TOTAL TIME2 hrs 7 mins

COURSEMain Course

CUISINE Italian

EQUIPMENT

  • high speed blender
  • Rolling Pin

INGREDIENTS  

Pizza Dough

  • 3 cups flour 360g
  • 1 packet of yeast (2 ¼ teaspoons/7g)
  • 1 tablespoon sugar
  • 1 ½ tablespoon olive oil
  • 1 cup warm water
  • ½ teaspoon salt

Vegan Cheese

  • ½ head of cauliflower (10.5 ounces/300g)
  • 3.5 tablespoons tapioca flour
  • 1 tablespoon nutritional yeast
  • ½ teaspoon salt add to taste
  • ½ cup non-dairy milk unsweetened and no flavor

Pizza Sauce

  • ¾ cup tomato sauce
  • ¼ teaspoon garlic powder
  • ¼ teaspoon parsley
  • ¼ teaspoon oregano
  • Pinch red pepper flakes

INSTRUCTIONS 

Prep dough

  • Warm the water up to 110-115F (43-46C). I usually put it in the microwave for about 30 seconds and that is good. You can use a thermometer to check or I test it with my finger for the temperature of a very hot bath.
  • Pour the sugar and yeast packet int the water and set it aside for 10 minutes. The yeast will get foamy and start to smell.
  • Sift in ½ the flour and salt into a big bowl. I like to add the flour in halves so I do not add too much. Some days you may need more or less flour.
  • Add the olive oil and activated yeast in. Begin to gently mix. Continuously adding in the rest of the flour and mixing. The dough should look somewhat sticky.
  • With clean hands and a clean, floured surface begin to knead the dough. You will only knead it for about a minute. If you find the dough is too sticky add a little extra flour. If it seems too dry add a little extra water. Dough should be smooth and soft.
  • Form the dough into a ball. Place into an oiled bowl. Cover with a dish towel and set it aside for at least an hour or until it has doubled in size.

Prep Vegan Mozzarella

  • While the dough rises, cut the cauliflower into small chunks. Boil on the stove for about 30 minutes or until fork tender.
  • Drain the cooked cauliflower and the rest of the cheese ingredients to a high speed blender. Start with ½ cup of non-dairy milk and add more as needed. The less non-dairy milk you can use the better.
  • Blend until the mixture is extremely smooth. It should be thin but not complete liquid.
  • Heat the mixture on the stove for 5-7 minutes on a medium heat. Continuously mixing while it warms up. This is going to activate the tapioca starch. It takes a few minutes so don’t worry if it doesn’t happen right away.

Prep Sauce

  • Season the tomato sauce with the spices.

Bake Pizza

  • Preheat your oven to 450F (232C).
  • The dough should now be done rising and doubled in size.

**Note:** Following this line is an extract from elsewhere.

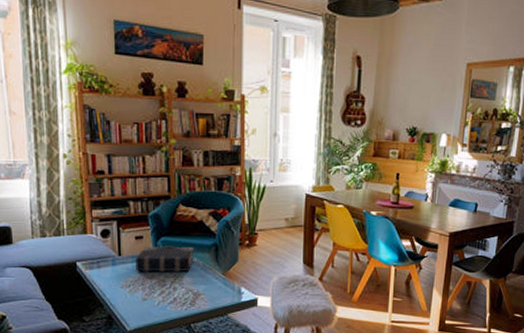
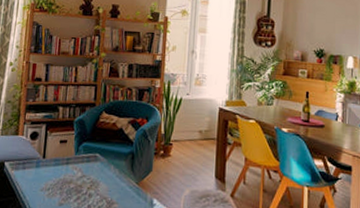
book: present [135,246,195,273] -> none [56,151,113,179]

Punch the air out with your hands.
  • You can spread the dough out with your hands or roll it with a rolling pin.
  • If using a pizza pan or baking pan add a small amount of olive oil to the bottom.
  • Spread the dough into a circle or square. You can make it thick or thin. This was a 12 inch thicker crust pizza in the pictures.
  • Sprinkle garlic powder and salt over the crust if you like for extra flavor.
  • Bake for 7 minutes to help get the pizza crust cooking. If you use a pizza stone you can skip this.
  • Then top with the tomato sauce and cheese. Bake for another 10-15 minutes depending on how crispy you like your pizza. Rotate the pizza halfway through baking so it doesn’t get overcooked. Allow it to cool and cut into pieces.
    NOTES
  • Vegan mozzarella can be frozen or left in the refrigerator for up to 2-3 days in a container.
  • Vegan mozzarella is best enjoyed fresh.

⠀Pizza dough will make enough for 1 thick (12-inch) pizza crust or 2 thinner (12-inch) pizza crusts.